Sales activity since the June 2010 period has tapered down considerably, with a total of 91 transactions registered during the six months to 30 June 2012, almost half of the five year sales average. The reluctance of many vendors to revise their price expectations together with the vulture like mentality of many active buyers has served to curtail any resurgence in activity, despite large improvements to mortgage affordability in the first half of 2012. A price point analysis of the Robina house market suggests that the recent uplift in the median price is largely attributed to increased activity within the $550,000 to $600,000 price range. Sales under $500,000 accounted for 56 per cent of activity during the June 2012 period compared to 64 per in the previous six month period contributing to the acute increase in the median price.

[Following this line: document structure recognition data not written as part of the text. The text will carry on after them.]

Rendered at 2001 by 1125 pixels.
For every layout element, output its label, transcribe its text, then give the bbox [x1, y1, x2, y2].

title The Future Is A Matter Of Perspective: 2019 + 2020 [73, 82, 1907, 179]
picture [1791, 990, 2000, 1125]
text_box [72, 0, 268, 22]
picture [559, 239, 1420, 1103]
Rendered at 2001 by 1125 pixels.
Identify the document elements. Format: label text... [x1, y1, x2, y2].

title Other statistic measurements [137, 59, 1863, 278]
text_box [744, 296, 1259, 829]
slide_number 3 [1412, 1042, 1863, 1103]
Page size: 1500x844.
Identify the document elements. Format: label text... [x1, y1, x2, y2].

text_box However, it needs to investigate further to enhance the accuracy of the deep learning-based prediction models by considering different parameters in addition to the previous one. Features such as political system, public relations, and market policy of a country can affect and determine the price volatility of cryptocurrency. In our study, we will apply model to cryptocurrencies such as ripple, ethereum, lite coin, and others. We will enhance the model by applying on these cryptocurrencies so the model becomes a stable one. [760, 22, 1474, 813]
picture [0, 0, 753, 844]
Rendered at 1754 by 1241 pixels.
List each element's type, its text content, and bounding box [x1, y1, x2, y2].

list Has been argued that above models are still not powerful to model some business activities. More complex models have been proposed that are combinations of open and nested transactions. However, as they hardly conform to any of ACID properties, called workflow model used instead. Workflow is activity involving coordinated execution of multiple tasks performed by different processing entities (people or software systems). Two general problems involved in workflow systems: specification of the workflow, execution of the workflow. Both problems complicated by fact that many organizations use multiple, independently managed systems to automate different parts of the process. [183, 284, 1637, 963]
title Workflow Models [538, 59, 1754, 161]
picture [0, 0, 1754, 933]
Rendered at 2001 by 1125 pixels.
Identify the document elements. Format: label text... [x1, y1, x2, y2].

The Robina unit market (which includes apartments and townhouses) has outperformed the wider LGA to record a spike in the median price and a marginal increase to sales volumes during the June 2012 period. The median price disparity between the Robina and Gold Coast unit market has widened to almost $100,000 in the June 2012 period despite both areas recording positive growth from the previous six month period. A total of 99 transactions were registered during the June 2012 period, representing a 22.2 per cent uplift in activity from the December 2012 period, bucking the Gold Coasts trend of depressed unit sales. Perhaps the phasing out of the $10,000 Building Boost Grant (effective between the 1st of August and the 30th of April 2012) contributed to a late upturn in volumes, considering the availability of several new townhouse/ terrace developments available in the market. However, in general the incentive failed to make a marked impression to volumes across the Gold Coast LGA, though perhaps contributed to a stabilisation in the median price.


In an attempt to boost activity in the construction industry, first home buyers are set to benefit from a revamped First Home Buyers Scheme which purports to replace the existing $7,000 hand out for the purchase of any property to $15,000 and transfer duty exemptions (for purchases up to $750,000) only for purchases of new/ off the plan property. Whilst vested interested groups are crying poor regarding the removal of the $7,000, it is not expected to have a material impact on the established market whatsoever, from a buyers perspective that is. Similarly, the stimulatory effect of the First Home Owners Construction Grant (FHOCG) isnt likely to transpire to a surge in buyer activity likened to the boost in 2009, considering the deflated purchasing segment that the grant targets.


Anecdotal evidence suggests enquiry levels from end users have increased since the beginning of 2012 in the unit market, influenced by increased mortgage affordability (as a result of increased competition between the banks and their mortgage products), sustained price corrections and a notable price disparity between the house and unit market. With stable median rental growth experienced across each property market over the past three years (with exception to four bedroom houses) investors are also beginning to consider the Robina market as it not only offers a diverse housing mix that caters for all budgets but boasts an unparalleled level of services, infrastructure and amenity within the Gold Coast. A price point analysis of the unit market highlighted activity above $550,000 accounted for 32 per cent of total sales during the June 2012 period, in contrast to the 24 per cent the previous six month period. This supports the indication of resurgence in the investor segment for higher end property; which in general presents the best market value in the Gold Coast market today.